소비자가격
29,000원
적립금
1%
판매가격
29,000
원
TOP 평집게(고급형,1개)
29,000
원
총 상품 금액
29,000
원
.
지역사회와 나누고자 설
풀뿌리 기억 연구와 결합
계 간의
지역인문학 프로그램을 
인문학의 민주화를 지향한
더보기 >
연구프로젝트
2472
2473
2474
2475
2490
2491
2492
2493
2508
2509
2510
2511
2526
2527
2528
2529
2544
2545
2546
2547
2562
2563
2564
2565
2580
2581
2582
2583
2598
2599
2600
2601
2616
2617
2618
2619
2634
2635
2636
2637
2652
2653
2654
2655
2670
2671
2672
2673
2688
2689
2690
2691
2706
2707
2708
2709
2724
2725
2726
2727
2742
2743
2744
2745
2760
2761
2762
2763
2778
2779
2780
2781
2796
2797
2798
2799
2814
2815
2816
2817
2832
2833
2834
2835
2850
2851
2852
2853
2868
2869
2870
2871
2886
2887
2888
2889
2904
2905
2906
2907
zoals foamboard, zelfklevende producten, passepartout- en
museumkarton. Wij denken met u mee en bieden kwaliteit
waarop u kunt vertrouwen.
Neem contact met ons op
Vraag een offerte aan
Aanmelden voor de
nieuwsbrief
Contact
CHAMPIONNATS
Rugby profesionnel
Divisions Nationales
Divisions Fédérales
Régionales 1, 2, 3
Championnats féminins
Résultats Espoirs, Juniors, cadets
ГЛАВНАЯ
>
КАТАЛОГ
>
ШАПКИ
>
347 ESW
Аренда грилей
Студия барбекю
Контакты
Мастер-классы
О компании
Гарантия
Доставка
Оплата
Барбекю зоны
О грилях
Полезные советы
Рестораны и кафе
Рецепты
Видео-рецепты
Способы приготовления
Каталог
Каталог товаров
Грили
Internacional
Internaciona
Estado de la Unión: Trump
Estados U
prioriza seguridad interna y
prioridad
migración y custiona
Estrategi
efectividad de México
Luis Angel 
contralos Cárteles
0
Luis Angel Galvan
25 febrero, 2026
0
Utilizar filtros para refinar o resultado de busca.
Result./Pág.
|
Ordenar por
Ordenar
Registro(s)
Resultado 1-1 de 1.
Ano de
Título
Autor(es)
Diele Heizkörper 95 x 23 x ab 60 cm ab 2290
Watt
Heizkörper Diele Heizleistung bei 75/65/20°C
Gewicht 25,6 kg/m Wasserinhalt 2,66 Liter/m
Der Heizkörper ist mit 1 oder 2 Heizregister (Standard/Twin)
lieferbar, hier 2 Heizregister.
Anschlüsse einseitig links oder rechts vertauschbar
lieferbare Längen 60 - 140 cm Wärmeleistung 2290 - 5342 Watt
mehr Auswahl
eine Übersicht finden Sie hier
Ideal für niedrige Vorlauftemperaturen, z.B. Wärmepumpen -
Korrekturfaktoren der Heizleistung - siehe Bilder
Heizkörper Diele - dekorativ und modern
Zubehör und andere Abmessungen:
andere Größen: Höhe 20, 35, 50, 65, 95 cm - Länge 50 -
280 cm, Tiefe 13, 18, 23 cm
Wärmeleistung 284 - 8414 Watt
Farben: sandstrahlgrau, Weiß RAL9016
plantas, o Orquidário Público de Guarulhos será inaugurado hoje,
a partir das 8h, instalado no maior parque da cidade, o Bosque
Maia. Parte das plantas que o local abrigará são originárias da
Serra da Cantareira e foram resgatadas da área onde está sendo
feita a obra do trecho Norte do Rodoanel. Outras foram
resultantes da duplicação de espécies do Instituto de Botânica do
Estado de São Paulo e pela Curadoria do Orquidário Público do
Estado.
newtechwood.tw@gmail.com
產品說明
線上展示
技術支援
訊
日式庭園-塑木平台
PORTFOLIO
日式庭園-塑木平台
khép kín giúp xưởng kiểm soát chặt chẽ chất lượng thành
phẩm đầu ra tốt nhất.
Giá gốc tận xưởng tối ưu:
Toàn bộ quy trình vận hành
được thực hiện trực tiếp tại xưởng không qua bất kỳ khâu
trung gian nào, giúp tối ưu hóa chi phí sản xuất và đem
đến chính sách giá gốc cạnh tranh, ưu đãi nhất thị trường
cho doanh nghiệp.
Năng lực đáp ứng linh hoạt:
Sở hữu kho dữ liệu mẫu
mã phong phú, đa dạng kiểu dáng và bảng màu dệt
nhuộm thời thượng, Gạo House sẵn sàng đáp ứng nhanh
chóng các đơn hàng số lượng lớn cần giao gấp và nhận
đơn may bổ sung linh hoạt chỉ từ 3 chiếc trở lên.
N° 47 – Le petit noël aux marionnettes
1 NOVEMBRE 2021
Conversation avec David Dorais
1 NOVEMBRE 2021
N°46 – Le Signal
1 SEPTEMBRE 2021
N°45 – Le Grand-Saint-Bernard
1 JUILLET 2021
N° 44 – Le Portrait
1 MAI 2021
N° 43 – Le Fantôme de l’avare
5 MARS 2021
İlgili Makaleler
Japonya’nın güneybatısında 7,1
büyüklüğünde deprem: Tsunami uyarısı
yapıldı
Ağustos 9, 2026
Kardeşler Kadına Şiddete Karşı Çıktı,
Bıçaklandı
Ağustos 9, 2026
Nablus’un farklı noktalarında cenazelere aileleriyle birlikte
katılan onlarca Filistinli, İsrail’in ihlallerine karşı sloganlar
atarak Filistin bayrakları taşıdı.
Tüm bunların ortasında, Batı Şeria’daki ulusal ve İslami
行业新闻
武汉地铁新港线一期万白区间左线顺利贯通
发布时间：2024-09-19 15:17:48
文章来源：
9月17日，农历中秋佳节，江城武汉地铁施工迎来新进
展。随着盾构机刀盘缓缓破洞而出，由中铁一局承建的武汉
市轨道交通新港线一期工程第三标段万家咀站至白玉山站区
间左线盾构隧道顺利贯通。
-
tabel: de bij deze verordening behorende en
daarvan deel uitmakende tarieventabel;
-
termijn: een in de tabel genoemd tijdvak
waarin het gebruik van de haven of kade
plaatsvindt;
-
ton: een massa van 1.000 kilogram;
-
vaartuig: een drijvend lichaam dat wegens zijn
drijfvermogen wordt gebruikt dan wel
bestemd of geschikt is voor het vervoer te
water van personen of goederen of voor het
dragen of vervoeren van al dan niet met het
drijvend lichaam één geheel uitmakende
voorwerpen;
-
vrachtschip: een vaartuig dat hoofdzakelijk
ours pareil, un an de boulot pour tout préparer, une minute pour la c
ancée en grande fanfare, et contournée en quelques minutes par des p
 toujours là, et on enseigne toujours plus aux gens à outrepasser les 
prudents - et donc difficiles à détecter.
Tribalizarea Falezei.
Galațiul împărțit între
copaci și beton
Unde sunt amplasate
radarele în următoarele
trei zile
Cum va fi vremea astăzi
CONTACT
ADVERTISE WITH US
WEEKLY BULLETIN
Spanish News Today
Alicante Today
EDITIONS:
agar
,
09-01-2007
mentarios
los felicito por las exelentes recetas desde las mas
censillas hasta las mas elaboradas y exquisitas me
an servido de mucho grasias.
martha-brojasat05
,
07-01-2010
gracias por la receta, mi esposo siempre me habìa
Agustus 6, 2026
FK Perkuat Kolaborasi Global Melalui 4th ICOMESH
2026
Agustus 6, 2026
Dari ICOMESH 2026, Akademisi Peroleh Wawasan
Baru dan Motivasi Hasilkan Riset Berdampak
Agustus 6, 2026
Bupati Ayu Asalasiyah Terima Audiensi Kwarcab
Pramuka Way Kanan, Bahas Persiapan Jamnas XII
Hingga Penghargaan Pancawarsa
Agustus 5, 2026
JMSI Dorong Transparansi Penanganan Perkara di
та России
++++
* Task statement:
State how many lines of the records contain the string "Orquidário", giving the number alone.

* Exercise output:
2